Consumer related data is used by many healthcare leaders to predict health outcomes, risks, and healthcare utilization. The ethical norms to use consumer-related data for analytics purposes should be maintained otherwise it will interfere in the privacy and autonomy of the patient, create trust issues in the patient-doctor relationship, and can cause individual issues.
The data used is related to the lifestyle of the consumers, which includes an individual’s purchase transactions, social media presence, internet searches, etc. But this is news to the consumers that the companies which used data for marketing and business purposes are now combining this data with clinical data of the same consumers to make inferences about their health.
The prediction is gone to such level that what consumers buy or want, or their posts on twitter or how many hours they slept as per the wearable’s are deciding their health issues. Dr. Eldesia Granger, a group leader, clinical quality and informatics, at The MITRE Corporation said they recognize that consumer-related data can be used in my productive ways which benefit consumer health, smoothens personalized experience.
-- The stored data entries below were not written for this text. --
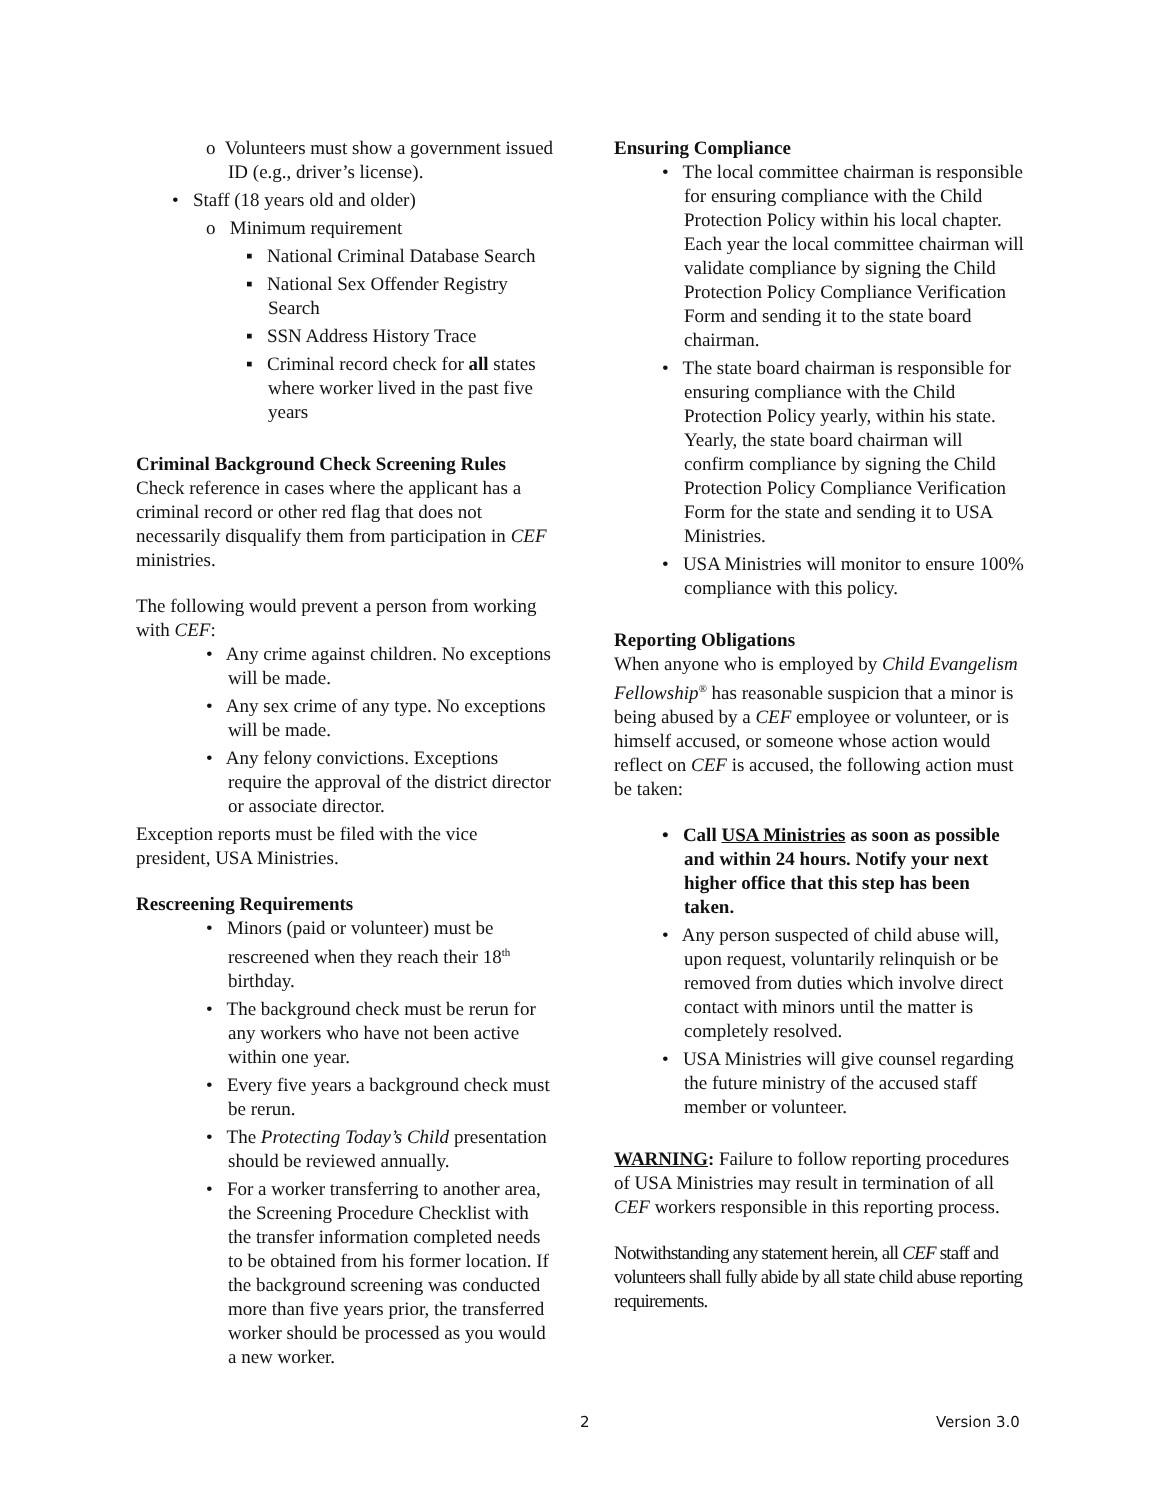o Volunteers must show a government issued ID (e.g., driver’s license).
• Staff (18 years old and older)
o Minimum requirement
▪ National Criminal Database Search
▪ National Sex Offender Registry Search
▪ SSN Address History Trace
▪ Criminal record check for all states where worker lived in the past five years
Criminal Background Check Screening Rules
Check reference in cases where the applicant has a criminal record or other red flag that does not necessarily disqualify them from participation in CEF ministries.
The following would prevent a person from working with CEF:
• Any crime against children. No exceptions will be made.
• Any sex crime of any type. No exceptions will be made.
• Any felony convictions. Exceptions require the approval of the district director or associate director.
Exception reports must be filed with the vice president, USA Ministries.
Rescreening Requirements
• Minors (paid or volunteer) must be rescreened when they reach their 18<sup>th</sup> birthday.
• The background check must be rerun for any workers who have not been active within one year.
• Every five years a background check must be rerun.
• The Protecting Today’s Child presentation should be reviewed annually.
• For a worker transferring to another area, the Screening Procedure Checklist with the transfer information completed needs to be obtained from his former location. If the background screening was conducted more than five years prior, the transferred worker should be processed as you would a new worker.
Ensuring Compliance
• The local committee chairman is responsible for ensuring compliance with the Child Protection Policy within his local chapter. Each year the local committee chairman will validate compliance by signing the Child Protection Policy Compliance Verification Form and sending it to the state board chairman.
• The state board chairman is responsible for ensuring compliance with the Child Protection Policy yearly, within his state. Yearly, the state board chairman will confirm compliance by signing the Child Protection Policy Compliance Verification Form for the state and sending it to USA Ministries.
• USA Ministries will monitor to ensure 100% compliance with this policy.
Reporting Obligations
When anyone who is employed by Child Evangelism Fellowship<sup>®</sup> has reasonable suspicion that a minor is being abused by a CEF employee or volunteer, or is himself accused, or someone whose action would reflect on CEF is accused, the following action must be taken:
• Call USA Ministries as soon as possible and within 24 hours. Notify your next higher office that this step has been taken.
• Any person suspected of child abuse will, upon request, voluntarily relinquish or be removed from duties which involve direct contact with minors until the matter is completely resolved.
• USA Ministries will give counsel regarding the future ministry of the accused staff member or volunteer.
WARNING: Failure to follow reporting procedures of USA Ministries may result in termination of all CEF workers responsible in this reporting process.
Notwithstanding any statement herein, all CEF staff and volunteers shall fully abide by all state child abuse reporting requirements.
2 Version 3.0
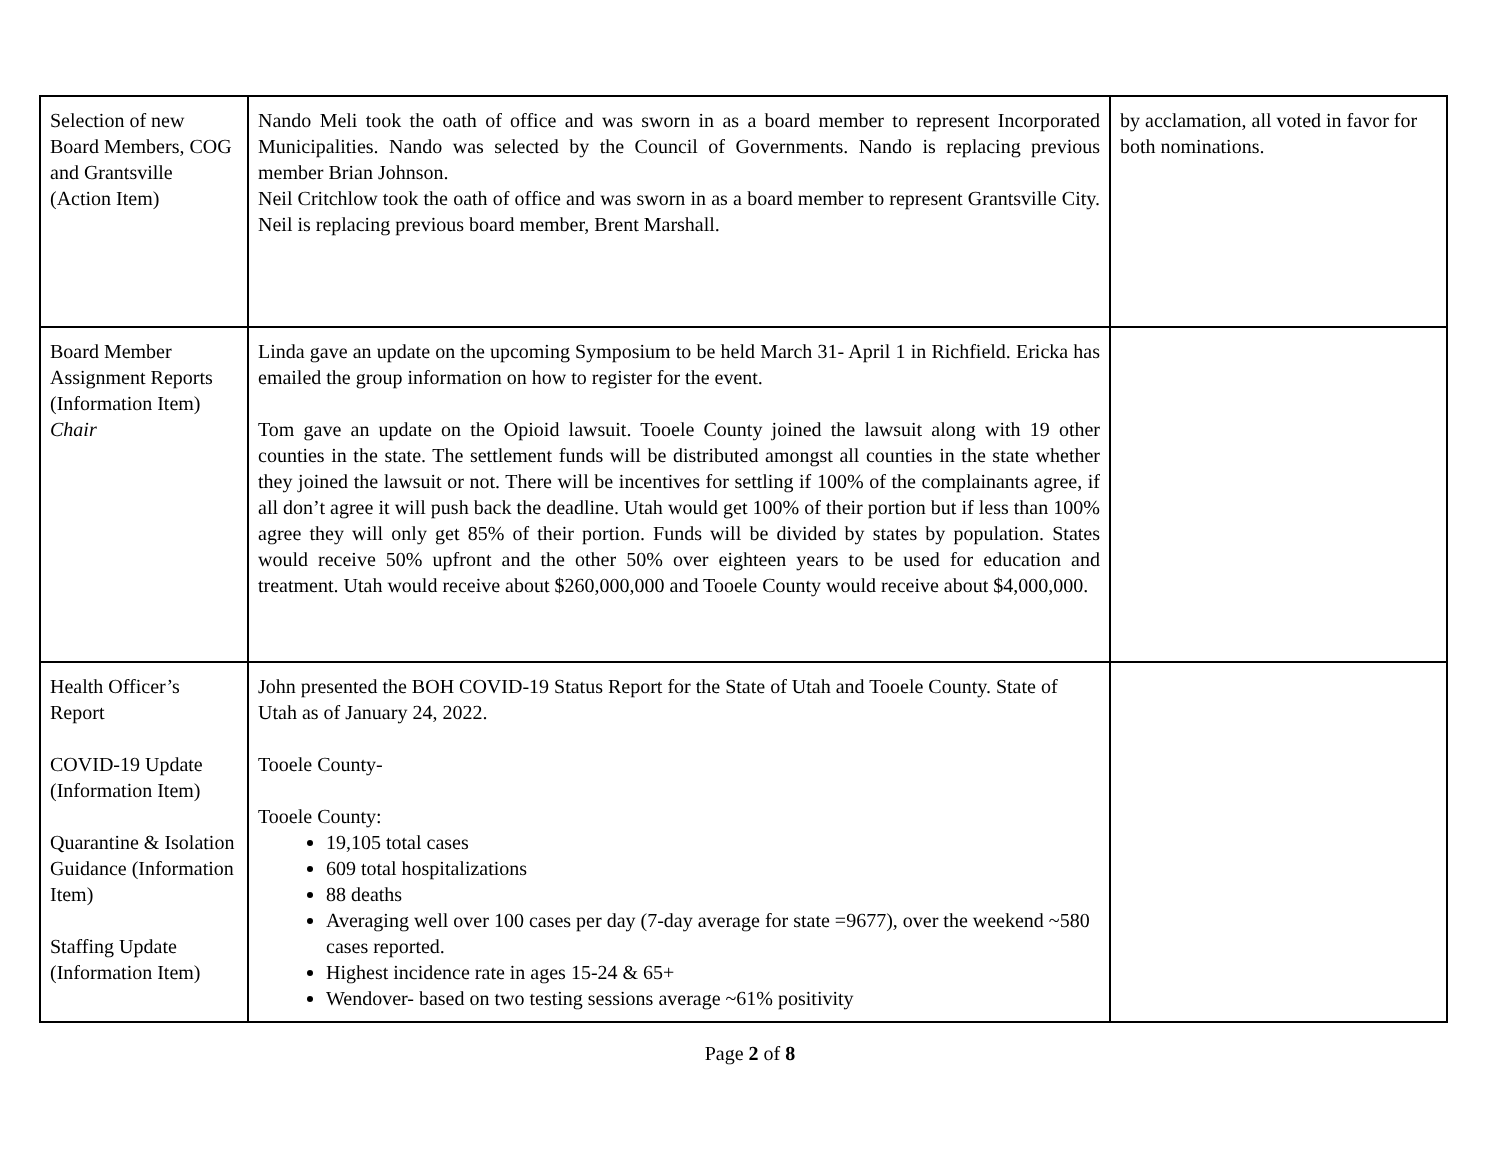| Selection of new Board Members, COG and Grantsville (Action Item) | Nando Meli took the oath of office and was sworn in as a board member to represent Incorporated Municipalities. Nando was selected by the Council of Governments. Nando is replacing previous member Brian Johnson. Neil Critchlow took the oath of office and was sworn in as a board member to represent Grantsville City. Neil is replacing previous board member, Brent Marshall. | by acclamation, all voted in favor for both nominations. |
| Board Member Assignment Reports (Information Item) Chair | Linda gave an update on the upcoming Symposium to be held March 31- April 1 in Richfield. Ericka has emailed the group information on how to register for the event. Tom gave an update on the Opioid lawsuit. Tooele County joined the lawsuit along with 19 other counties in the state. The settlement funds will be distributed amongst all counties in the state whether they joined the lawsuit or not. There will be incentives for settling if 100% of the complainants agree, if all don’t agree it will push back the deadline. Utah would get 100% of their portion but if less than 100% agree they will only get 85% of their portion. Funds will be divided by states by population. States would receive 50% upfront and the other 50% over eighteen years to be used for education and treatment. Utah would receive about $260,000,000 and Tooele County would receive about $4,000,000. | |
| Health Officer’s Report COVID-19 Update (Information Item) Quarantine & Isolation Guidance (Information Item) Staffing Update (Information Item) | John presented the BOH COVID-19 Status Report for the State of Utah and Tooele County. State of Utah as of January 24, 2022. Tooele County- Tooele County: 19,105 total cases 609 total hospitalizations 88 deaths Averaging well over 100 cases per day (7-day average for state =9677), over the weekend ~580 cases reported. Highest incidence rate in ages 15-24 & 65+ Wendover- based on two testing sessions average ~61% positivity | |
Page 2 of 8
Granger further added that consumer-related data use aggravates bias towards health outcomes if structural factors are neglected. For eg. The public institutions and their policies are influencing the consumer-generated data.
The emphasis on this topic that the healthcare industry can be worked on consumer data is a user-driven idea. And, the crucial part here lies in analyzing the data carefully so as the proper user/consumer is given the much-needed care. There are possibilities of users getting marginalized and their information is inaccurate which causes harm to them. So, it is the most sensitive part on the part of analysts to gain proper data. The user should not feel ditched. So to impose trust within them, the consumer should know who is using their data for making out inferences on their health.
MITRE framework create awareness among organization about government policies and regulations. Also, the increase of machine learning use in the healthcare industry pumps up the idea to do it ethically. It acts as a safe buffer between the organization using the data and users.